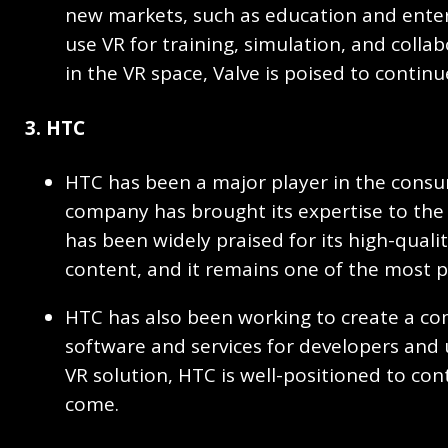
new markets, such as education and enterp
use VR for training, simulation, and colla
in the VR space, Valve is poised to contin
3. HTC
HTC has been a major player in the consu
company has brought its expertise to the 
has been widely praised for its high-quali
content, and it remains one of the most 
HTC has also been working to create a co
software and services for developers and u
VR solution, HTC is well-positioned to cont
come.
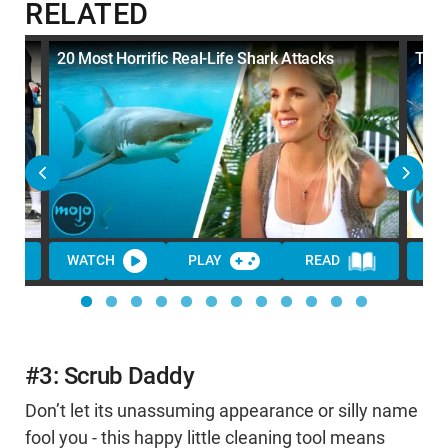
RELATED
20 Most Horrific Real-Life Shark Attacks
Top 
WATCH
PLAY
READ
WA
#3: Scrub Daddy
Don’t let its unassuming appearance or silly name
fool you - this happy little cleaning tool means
* * * *
*Exercise details:*
Copy every line of text in the rows above exactly, keeping each line on its own line, and leave out the pictures.

*Your solution:*
new markets, such as education and enterp
use VR for training, simulation, and colla
in the VR space, Valve is poised to contin
3. HTC
HTC has been a major player in the consu
company has brought its expertise to the 
has been widely praised for its high-quali
content, and it remains one of the most 
HTC has also been working to create a co
software and services for developers and u
VR solution, HTC is well-positioned to cont
come.
RELATED
20 Most Horrific Real-Life Shark Attacks
Top 
WATCH
PLAY
READ
WA
#3: Scrub Daddy
Don’t let its unassuming appearance or silly name
fool you - this happy little cleaning tool means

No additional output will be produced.